| WORK ITEM |
Keep to one stretch of the data below, the lines from the one with "the Office of" up to and including the one with "treasurer violated 52", and return that stretch exactly.

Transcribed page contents
------------------------------------------------------------

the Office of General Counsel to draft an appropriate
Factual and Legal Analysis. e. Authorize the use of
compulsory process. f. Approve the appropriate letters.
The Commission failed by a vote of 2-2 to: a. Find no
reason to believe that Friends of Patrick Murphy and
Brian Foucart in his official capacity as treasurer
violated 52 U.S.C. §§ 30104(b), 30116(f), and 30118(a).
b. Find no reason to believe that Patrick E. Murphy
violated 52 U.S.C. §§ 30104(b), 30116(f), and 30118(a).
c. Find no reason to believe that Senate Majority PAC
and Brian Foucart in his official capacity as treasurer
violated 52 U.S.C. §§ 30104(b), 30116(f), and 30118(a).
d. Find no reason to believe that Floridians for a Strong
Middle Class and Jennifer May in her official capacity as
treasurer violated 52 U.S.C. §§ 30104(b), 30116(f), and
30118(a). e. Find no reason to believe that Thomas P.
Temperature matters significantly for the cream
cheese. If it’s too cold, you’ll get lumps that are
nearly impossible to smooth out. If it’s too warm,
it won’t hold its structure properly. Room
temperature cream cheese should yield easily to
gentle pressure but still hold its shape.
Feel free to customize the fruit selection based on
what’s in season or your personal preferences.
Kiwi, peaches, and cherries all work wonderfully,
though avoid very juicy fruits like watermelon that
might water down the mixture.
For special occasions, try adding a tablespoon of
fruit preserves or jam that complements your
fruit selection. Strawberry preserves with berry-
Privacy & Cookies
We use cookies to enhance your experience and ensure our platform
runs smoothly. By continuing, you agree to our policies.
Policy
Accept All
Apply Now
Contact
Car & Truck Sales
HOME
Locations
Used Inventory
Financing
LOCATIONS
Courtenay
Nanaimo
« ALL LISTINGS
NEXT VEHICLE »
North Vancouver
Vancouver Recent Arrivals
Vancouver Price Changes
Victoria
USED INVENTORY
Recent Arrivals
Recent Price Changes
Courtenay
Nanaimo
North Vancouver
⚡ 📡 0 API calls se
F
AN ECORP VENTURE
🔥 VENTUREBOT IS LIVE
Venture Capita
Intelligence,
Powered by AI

------------------------------------------------------------

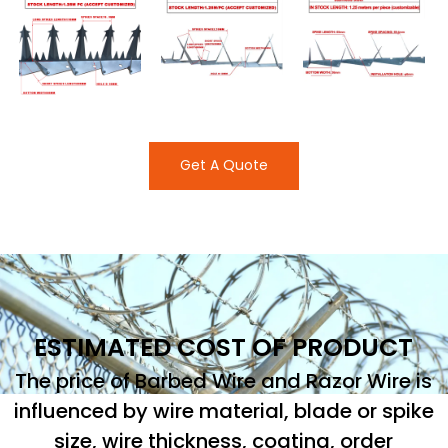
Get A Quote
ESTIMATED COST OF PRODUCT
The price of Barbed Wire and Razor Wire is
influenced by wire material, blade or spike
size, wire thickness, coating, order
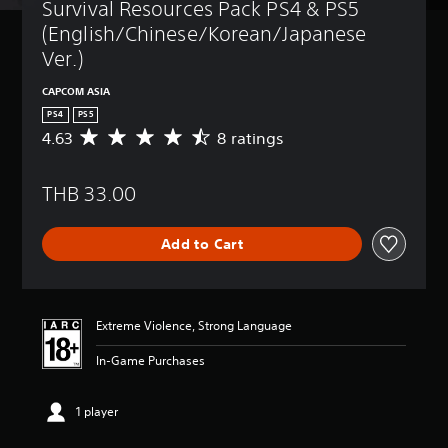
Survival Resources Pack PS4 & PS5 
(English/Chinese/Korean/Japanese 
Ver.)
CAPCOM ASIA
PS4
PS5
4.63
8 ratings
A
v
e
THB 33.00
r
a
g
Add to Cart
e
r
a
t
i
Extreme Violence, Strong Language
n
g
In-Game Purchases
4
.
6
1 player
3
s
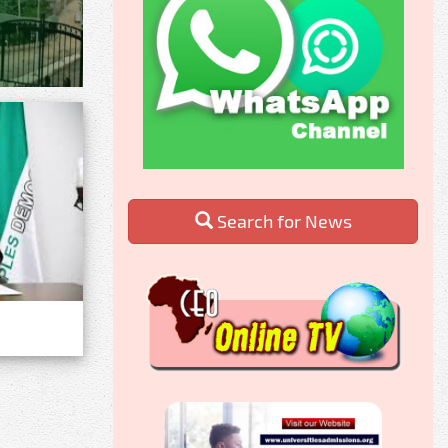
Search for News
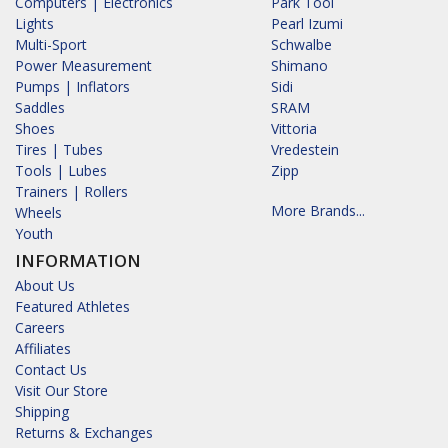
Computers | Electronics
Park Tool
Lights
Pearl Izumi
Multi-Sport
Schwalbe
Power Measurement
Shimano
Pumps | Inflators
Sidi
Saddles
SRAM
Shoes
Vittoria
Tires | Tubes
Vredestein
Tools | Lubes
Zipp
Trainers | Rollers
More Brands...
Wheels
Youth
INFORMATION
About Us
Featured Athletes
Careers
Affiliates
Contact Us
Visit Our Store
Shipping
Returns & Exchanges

------------------------------------------------------------

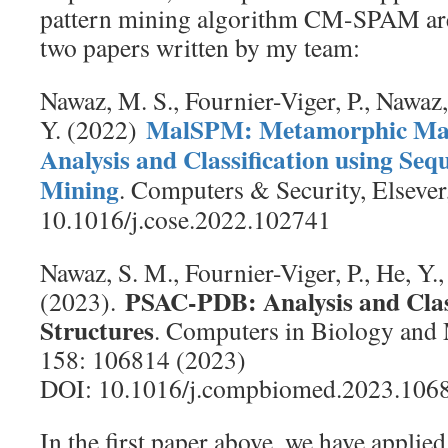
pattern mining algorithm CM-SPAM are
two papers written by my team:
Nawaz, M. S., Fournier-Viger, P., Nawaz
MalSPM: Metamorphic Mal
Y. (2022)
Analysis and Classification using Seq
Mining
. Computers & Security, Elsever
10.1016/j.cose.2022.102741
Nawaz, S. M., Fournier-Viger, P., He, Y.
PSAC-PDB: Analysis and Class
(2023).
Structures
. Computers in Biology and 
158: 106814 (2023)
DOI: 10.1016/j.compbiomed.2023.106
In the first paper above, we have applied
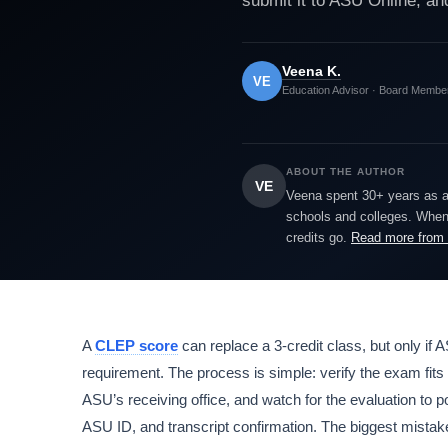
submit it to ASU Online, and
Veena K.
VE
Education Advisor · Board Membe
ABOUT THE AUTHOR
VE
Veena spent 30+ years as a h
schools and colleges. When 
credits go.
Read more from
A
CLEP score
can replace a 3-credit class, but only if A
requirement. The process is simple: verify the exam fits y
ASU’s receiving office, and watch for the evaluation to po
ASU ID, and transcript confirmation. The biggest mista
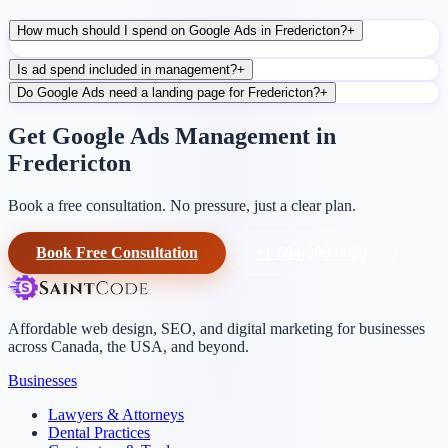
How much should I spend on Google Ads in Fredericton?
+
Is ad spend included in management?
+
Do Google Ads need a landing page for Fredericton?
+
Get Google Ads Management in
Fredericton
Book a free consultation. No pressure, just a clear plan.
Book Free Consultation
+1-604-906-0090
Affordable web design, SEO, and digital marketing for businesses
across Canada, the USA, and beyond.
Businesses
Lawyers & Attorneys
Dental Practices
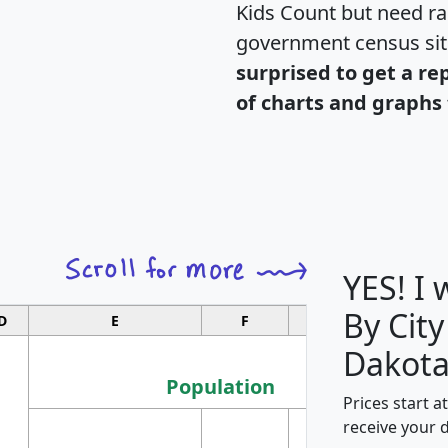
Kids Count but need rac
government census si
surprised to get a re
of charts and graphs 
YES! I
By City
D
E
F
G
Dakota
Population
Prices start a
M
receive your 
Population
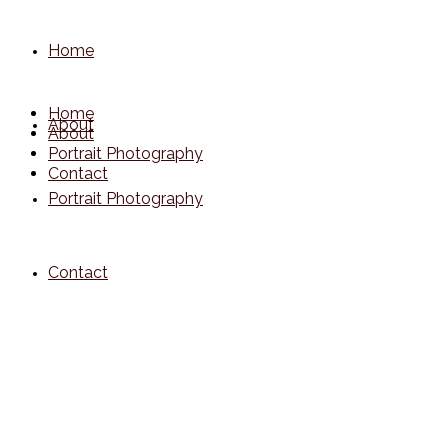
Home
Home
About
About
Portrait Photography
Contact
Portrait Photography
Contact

------------------------------------------------------------

| FINISHED EXERCISE |
the Office of General Counsel to draft an appropriate
Factual and Legal Analysis. e. Authorize the use of
compulsory process. f. Approve the appropriate letters.
The Commission failed by a vote of 2-2 to: a. Find no
reason to believe that Friends of Patrick Murphy and
Brian Foucart in his official capacity as treasurer
violated 52 U.S.C. §§ 30104(b), 30116(f), and 30118(a).
b. Find no reason to believe that Patrick E. Murphy
violated 52 U.S.C. §§ 30104(b), 30116(f), and 30118(a).
c. Find no reason to believe that Senate Majority PAC
and Brian Foucart in his official capacity as treasurer
violated 52 U.S.C. §§ 30104(b), 30116(f), and 30118(a).
d. Find no reason to believe that Floridians for a Strong
Middle Class and Jennifer May in her official capacity as
treasurer violated 52 U.S.C. §§ 30104(b), 30116(f), and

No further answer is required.